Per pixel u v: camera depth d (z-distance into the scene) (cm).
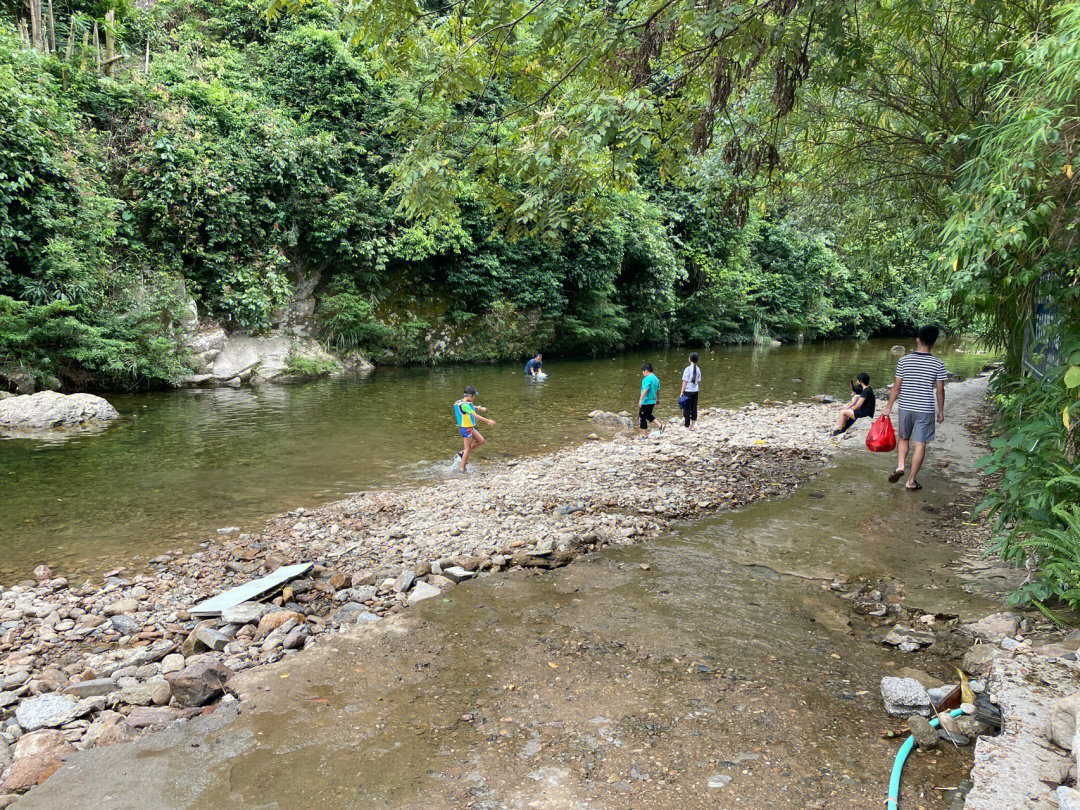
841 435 1147
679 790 302
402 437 1217
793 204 1188
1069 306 513
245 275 1917
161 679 411
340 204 2070
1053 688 345
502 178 600
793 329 3872
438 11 524
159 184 1753
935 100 805
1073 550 395
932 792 298
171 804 301
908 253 1120
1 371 1388
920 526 671
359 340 2220
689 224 3241
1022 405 650
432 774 318
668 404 1628
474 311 2498
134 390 1666
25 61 1595
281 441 1172
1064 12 404
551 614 496
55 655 472
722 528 688
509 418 1412
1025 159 396
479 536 682
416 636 465
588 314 2756
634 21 512
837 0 484
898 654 429
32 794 311
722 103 521
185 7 2412
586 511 757
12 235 1429
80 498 848
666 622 479
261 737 352
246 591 550
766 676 403
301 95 2212
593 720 359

— What is being asked —
For the lines from the one containing "402 437 1217" through the end of the listing above, output each exactly and leave out the rest.

— Output of the task —
402 437 1217
793 204 1188
1069 306 513
245 275 1917
161 679 411
340 204 2070
1053 688 345
502 178 600
793 329 3872
438 11 524
159 184 1753
935 100 805
1073 550 395
932 792 298
171 804 301
908 253 1120
1 371 1388
920 526 671
359 340 2220
689 224 3241
1022 405 650
432 774 318
668 404 1628
474 311 2498
134 390 1666
25 61 1595
281 441 1172
1064 12 404
551 614 496
55 655 472
722 528 688
509 418 1412
1025 159 396
479 536 682
416 636 465
588 314 2756
634 21 512
837 0 484
898 654 429
32 794 311
722 103 521
185 7 2412
586 511 757
12 235 1429
80 498 848
666 622 479
261 737 352
246 591 550
766 676 403
301 95 2212
593 720 359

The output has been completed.